EXERCISE BRIEF — Apart from the images, reproduce every record word for word.

Image sets with object changes

--- START ---

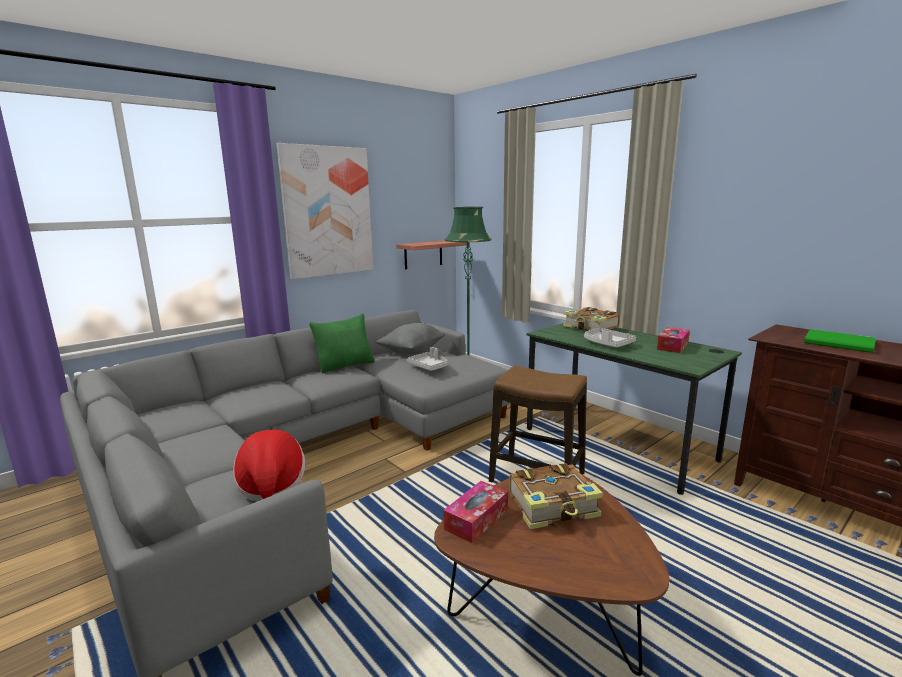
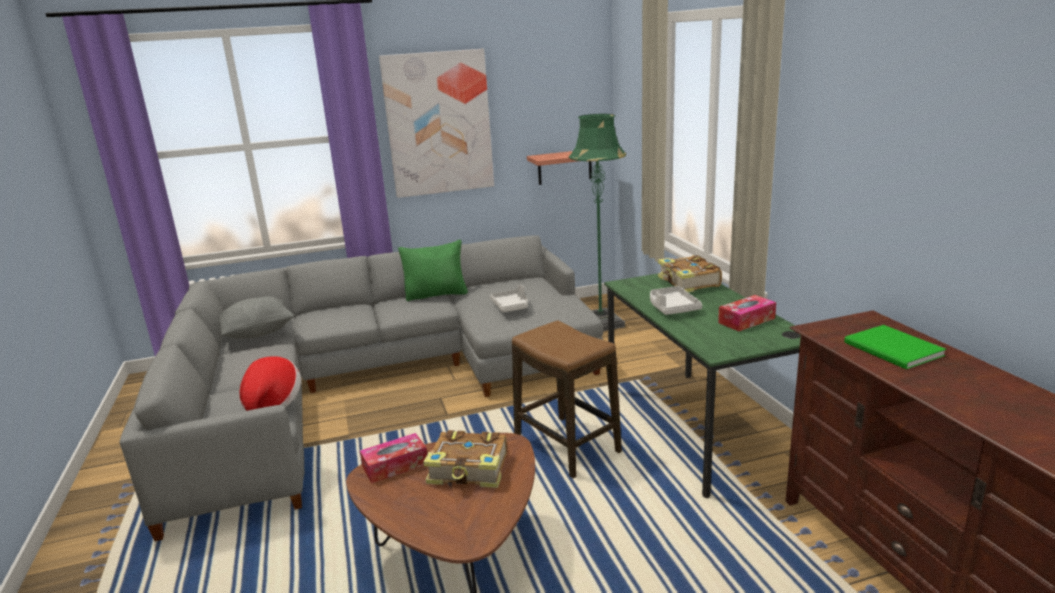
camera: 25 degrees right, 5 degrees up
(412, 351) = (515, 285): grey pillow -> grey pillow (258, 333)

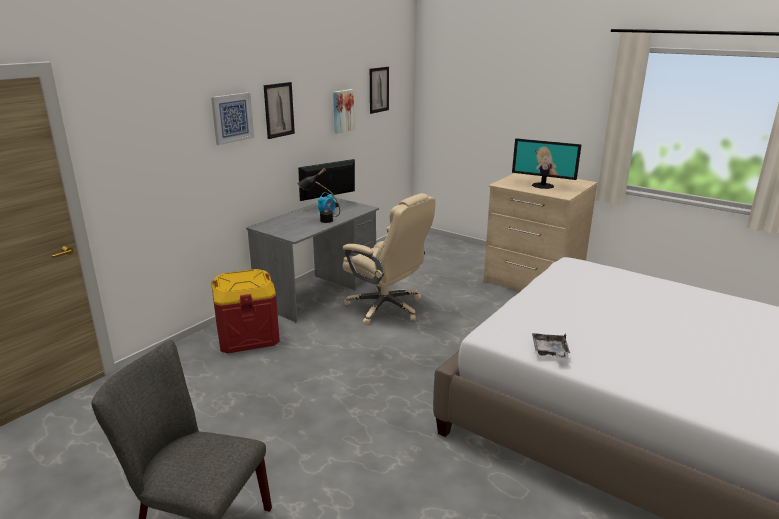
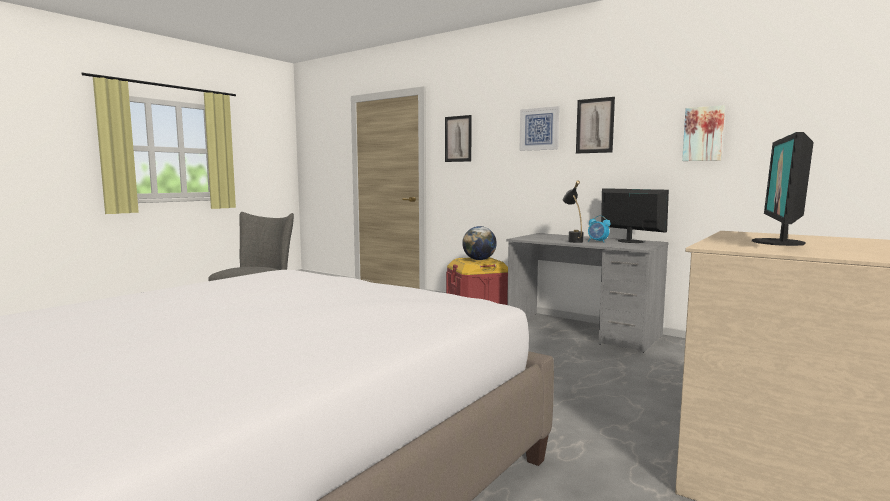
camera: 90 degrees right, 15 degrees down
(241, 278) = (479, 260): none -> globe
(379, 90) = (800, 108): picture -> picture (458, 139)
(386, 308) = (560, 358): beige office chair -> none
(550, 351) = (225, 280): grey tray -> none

--- END ---

TASK ANSWER —
camera: 25 degrees right, 5 degrees up
(412, 351) = (515, 285): grey pillow -> grey pillow (258, 333)

camera: 90 degrees right, 15 degrees down
(241, 278) = (479, 260): none -> globe
(379, 90) = (800, 108): picture -> picture (458, 139)
(386, 308) = (560, 358): beige office chair -> none
(550, 351) = (225, 280): grey tray -> none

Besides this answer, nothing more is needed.